A hierarquização e consequente validação de determinados saberes em detrimentos a outros historicamente subalternizados suprimiu dos circuitos de difusão musical, dentre os quais a escola está inserida, os sistemas musicais indígenas, africanos e afrodiaspóricos, a música das comunidades rurais, para citar apenas exemplos mais próximos da realidade do nordeste brasileiro. Esse processo está fundamentado no estabelecimento do eurocentrismo e sua consequente criação do “outro”, no cientificismo iluminista, no racismo, no colonialismo e na ideia de modernidade.
Há uma incoerência, ainda pouco questionada na maioria dos espaços formais de promoção da educação musical, entre seus referenciais majoritariamente eurocentrados e sua inserção em uma realidade onde a diversidade cultural é uma marca definidora. As referências musicais, performáticas, rítmicas, os instrumentos, as técnicas, os sistemas de composição, as escalas e as inumeráveis experiências de transmissão musical das tradições afro-indígenas, compõem complexos epistemológicos ricos e contraditoriamente ocultados.
Nossa vivência com mestras, mestres e brincantes de Reisado de Congo desde 2003, brincando e tocando, aprendendo e dialogando, nos dá segurança para compreender que o universo musical desses grupos consiste num acervo diversificado de saberes que são estudados também na educação musical, mas a partir dos referenciais eurocêntricos da música ocidental. A quantidade e diversidade melódica das peças cantadas, dos acompanhamentos rítmicos, a riqueza e vigorosidade percussiva, os sistemas de afinação das pareias de pife e das violas de reisado, os cantos a duas vozes, a variedade de combinação de síncopes, a ligação entre corpo e música nos passos de dança, a ligação do jogo de espadas com as noções de andamento e compasso, enfim, o Reisado de Congo é campo vasto de conhecimentos musicais que, além do exposto, é parte da cultura cearense, componente da identidade cultural de muitos dos nossos alunos e alunas e de transmissão extremamente lúdica, intuitiva, corporal, inclusivo e acessível, o que nos trás um referencial que não desmotiva os estudantes por ser de difícil execução ou por ser distante sócio-culturalmente.

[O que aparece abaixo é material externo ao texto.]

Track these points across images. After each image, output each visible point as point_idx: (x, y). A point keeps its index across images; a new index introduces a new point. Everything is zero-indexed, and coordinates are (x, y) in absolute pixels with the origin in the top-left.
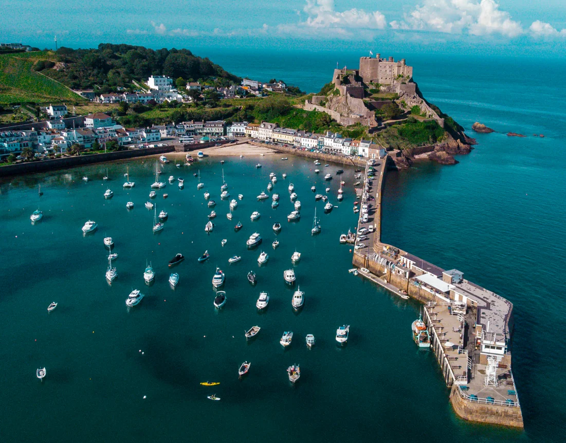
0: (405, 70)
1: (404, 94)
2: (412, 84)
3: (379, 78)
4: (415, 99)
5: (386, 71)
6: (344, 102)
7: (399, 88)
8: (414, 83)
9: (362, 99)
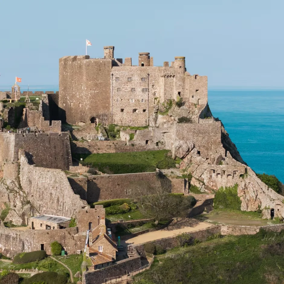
0: (187, 86)
1: (188, 151)
2: (211, 121)
3: (115, 110)
4: (223, 166)
5: (133, 90)
6: (8, 182)
7: (174, 136)
8: (217, 120)
9: (65, 168)
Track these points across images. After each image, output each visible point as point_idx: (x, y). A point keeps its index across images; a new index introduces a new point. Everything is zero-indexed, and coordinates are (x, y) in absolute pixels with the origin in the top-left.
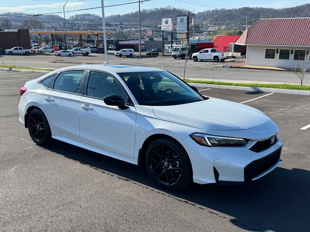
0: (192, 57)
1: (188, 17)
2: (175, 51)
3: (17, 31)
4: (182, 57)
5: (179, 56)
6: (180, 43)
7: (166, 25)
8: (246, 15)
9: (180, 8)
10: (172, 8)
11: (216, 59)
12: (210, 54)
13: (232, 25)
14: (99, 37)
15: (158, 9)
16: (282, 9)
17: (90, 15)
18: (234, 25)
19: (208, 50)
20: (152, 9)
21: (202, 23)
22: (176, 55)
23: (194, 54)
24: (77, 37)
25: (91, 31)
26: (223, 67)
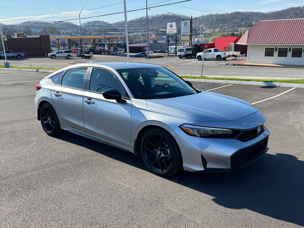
0: (197, 56)
1: (191, 21)
2: (181, 51)
3: (39, 37)
4: (187, 56)
5: (184, 56)
6: (181, 45)
7: (171, 29)
8: (237, 19)
9: (179, 14)
10: (172, 14)
11: (219, 58)
12: (213, 54)
13: (225, 28)
14: (110, 41)
15: (159, 15)
16: (270, 13)
17: (100, 22)
18: (227, 28)
19: (211, 50)
20: (154, 15)
21: (198, 27)
22: (182, 55)
23: (197, 54)
24: (90, 41)
25: (103, 35)
26: (227, 65)
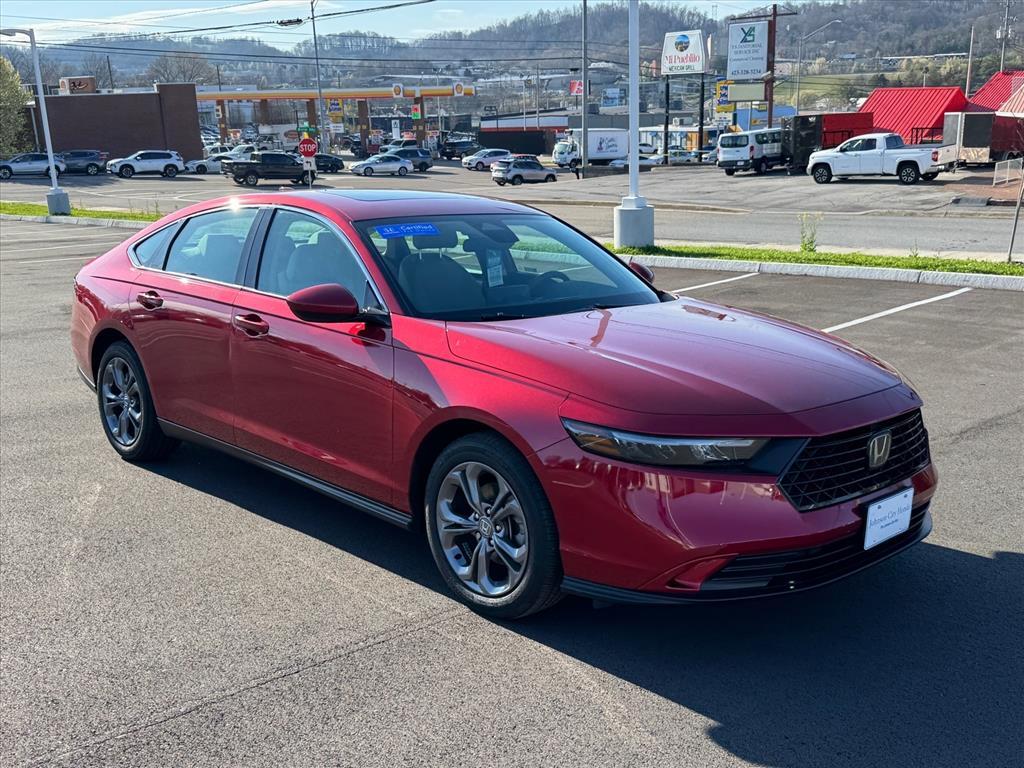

Sendo assim propomos uma formação que instigue a interação com mestras e mestres em atividades educativas, promova objetivos demandados nas leis 10.639/03, 11.645/08, 13.278/16 (complementada pela resolução 02/2016), 13.842/06 e 16.026/16, valorize os saberes musicais africanos, afrodiaspóricos, indígenas e das comunidades rurais como referenciais válidos para a educação musical, tendo como foco a riqueza epistemológica, estética e metodológica dos saberes do Reisado de Congo para o fortalecimento da identidade cultural local, da luta antirracista e da promoção das relações étnico-raciais.